Hepatitis C

Ziektebeeld

Het hepatitis C-virus (HCV) kan een leverontsteking (hepatitis) veroorzaken. Het merendeel van de acute HCV-infecties verloopt zonder of met slechts milde aspecifieke klachten. Slechts 30-50% rapporteert vermoeidheid, milde griepachtige symptomen, misselijkheid, overgeven, donkere urine en/of verkleurde ontlasting en buikpijn. Zonder behandeling slaagt 15-40% van de HCV-geïnfecteerden erin binnen 6 maanden het virus kwijt te raken. De overige 60-85% wordt chronisch drager van het virus.

Besmettingsweg

Hepatitis C-besmetting vindt plaats door contact met verontreinigde menselijke lichaamsvloeistoffen op niet-intacte huid of slijmvliezen ontstaan door prik-, spat-, snij- en bijtaccidenten.

Besmettelijke periode

Het bloed van een HCV-geïnfecteerde is infectieus zolang er in het bloed virus (HCV-RNA) aantoonbaar is. Dit kan al 1 week na de besmetting het geval zijn.

Incubatietijd

Tijd tussen besmetting en klachten: gemiddeld 7 weken, spreiding van 2-26 weken.

Vaccinatiebeleid

Vaccinatie tegen hepatitis C is niet mogelijk.

Besmettingsrisico

Er is besmettingsrisico aanwezig als er contact mogelijk is met bloed of andere lichaamsvloeistoffen door prik-, spat-, snij- en bijtaccidenten. Beschreven kansen op overdracht bij een prikaccident met HCV-positief bloed lopen uiteen van 0 tot 10%, afhankelijk van het type prikaccident. Zie de Landelijke richtlijn Prikaccidenten. Geschat wordt dat er per prikaccident een kans van 1,9% is op HCV-overdracht; dit is lager dan voor HBV en hoger dan voor hiv.

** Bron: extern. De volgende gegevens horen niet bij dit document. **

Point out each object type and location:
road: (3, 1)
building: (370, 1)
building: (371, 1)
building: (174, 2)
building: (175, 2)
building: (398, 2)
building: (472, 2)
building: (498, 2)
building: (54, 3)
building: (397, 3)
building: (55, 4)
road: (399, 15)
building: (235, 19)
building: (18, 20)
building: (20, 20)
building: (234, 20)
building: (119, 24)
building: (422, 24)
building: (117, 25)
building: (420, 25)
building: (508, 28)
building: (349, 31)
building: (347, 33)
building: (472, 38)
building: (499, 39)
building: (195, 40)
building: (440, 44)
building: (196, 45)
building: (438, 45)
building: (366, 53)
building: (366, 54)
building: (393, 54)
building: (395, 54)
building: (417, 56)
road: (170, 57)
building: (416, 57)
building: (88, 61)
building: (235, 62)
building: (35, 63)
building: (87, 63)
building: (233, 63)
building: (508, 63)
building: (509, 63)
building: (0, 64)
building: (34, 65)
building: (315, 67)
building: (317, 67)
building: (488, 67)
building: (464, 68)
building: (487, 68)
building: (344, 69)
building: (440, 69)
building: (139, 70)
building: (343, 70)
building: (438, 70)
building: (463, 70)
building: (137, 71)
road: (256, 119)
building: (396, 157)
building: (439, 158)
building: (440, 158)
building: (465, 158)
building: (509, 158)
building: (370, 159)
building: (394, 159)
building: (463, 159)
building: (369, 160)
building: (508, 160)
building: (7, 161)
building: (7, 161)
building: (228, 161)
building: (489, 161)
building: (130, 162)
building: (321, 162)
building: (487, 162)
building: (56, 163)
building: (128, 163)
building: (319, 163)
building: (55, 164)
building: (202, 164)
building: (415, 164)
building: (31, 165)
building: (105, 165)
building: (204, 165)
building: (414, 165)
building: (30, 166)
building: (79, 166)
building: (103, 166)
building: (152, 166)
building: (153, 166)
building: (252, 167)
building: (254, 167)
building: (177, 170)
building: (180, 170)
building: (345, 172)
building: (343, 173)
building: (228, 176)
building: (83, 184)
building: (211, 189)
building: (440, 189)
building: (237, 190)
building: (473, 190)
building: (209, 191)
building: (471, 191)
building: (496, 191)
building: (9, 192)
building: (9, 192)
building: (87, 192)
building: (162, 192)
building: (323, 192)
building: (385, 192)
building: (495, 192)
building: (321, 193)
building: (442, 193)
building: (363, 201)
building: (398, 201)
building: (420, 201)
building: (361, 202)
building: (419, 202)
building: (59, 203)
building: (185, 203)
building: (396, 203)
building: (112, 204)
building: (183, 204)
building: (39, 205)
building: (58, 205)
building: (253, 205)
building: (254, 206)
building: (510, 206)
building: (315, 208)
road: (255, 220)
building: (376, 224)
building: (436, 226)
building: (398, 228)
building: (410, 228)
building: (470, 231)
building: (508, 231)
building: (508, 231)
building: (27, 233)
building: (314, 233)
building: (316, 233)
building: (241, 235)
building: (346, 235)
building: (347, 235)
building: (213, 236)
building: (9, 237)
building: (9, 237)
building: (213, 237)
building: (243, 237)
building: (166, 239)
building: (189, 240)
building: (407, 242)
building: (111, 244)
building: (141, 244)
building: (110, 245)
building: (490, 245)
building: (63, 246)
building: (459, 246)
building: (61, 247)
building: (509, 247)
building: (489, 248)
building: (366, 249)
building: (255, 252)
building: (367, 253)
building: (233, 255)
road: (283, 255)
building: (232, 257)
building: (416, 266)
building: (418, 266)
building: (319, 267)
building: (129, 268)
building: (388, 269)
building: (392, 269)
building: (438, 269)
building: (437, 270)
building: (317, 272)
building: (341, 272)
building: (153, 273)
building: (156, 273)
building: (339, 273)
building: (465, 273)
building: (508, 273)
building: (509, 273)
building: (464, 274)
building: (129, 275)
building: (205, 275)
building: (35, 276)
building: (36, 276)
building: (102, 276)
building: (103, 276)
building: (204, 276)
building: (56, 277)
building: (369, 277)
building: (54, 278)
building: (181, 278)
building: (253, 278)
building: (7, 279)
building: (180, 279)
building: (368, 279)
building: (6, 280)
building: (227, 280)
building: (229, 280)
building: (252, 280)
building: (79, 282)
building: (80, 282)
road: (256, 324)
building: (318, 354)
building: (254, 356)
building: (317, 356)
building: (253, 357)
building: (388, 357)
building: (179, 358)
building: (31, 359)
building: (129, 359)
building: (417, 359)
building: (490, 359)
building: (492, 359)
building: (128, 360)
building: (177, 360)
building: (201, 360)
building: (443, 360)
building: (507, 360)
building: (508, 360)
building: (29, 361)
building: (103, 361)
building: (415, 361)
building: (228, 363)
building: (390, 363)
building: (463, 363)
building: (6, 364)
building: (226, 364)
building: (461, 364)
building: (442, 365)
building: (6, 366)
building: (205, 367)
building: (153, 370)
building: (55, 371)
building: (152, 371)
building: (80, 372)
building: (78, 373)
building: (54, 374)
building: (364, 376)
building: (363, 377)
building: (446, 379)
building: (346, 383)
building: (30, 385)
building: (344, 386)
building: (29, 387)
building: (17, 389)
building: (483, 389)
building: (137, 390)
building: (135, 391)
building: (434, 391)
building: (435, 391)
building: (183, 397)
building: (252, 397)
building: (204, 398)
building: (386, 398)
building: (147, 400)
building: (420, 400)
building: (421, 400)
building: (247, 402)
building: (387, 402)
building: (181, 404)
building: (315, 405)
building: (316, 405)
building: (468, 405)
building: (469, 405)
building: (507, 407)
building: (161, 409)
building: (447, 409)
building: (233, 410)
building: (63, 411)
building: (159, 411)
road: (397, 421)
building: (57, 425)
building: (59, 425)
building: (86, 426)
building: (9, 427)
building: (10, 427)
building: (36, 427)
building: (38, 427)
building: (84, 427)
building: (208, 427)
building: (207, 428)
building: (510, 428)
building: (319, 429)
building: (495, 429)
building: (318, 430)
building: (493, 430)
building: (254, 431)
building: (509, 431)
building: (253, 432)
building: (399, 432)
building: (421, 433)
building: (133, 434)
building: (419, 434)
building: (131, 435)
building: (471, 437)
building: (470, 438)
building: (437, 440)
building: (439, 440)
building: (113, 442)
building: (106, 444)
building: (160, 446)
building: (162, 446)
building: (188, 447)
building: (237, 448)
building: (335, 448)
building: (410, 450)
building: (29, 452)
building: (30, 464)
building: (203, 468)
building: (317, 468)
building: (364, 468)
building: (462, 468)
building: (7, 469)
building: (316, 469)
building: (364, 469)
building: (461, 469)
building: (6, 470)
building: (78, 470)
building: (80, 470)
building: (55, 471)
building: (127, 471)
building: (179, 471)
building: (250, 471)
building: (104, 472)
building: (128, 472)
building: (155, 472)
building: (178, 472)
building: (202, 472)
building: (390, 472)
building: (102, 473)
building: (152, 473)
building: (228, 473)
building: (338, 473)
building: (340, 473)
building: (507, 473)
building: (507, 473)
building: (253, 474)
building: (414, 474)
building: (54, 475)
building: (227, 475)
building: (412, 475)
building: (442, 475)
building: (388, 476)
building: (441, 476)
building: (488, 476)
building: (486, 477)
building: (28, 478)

Verhoogde kans op (werkgerelateerde) infectie

(Para)medisch personeel (inclusief tandartsen) dat veel invasieve handelingen verricht (bijvoorbeeld gynaecologen), heeft een verhoogde kans op infectie met HCV.

Verhoogde kans op ernstig beloop

  • Bij hogere leeftijd op tijdstip van infectie.
  • Chronisch leverlijden en (voormalige) injecterende drugsgebruikers.
  • Hiv-positieve personen.
  • Dialysepatiënten.
  • Bij een co-infectie met hiv of hepatitis B.

Risico op verdere verspreiding

(Para)medisch personeel dat veel invasieve handelingen verricht (bijvoorbeeld gynaecologen).

Beschermende maatregelen

  • Naaldsystemen voorzien van een veiligheidsmechanisme waarbij de gebruikte naald (automatisch) wordt afgeschermd.
  • Naaldcontainer binnen handbereik.
  • Spatbril, gelaatsbescherming, disposable handschoenen.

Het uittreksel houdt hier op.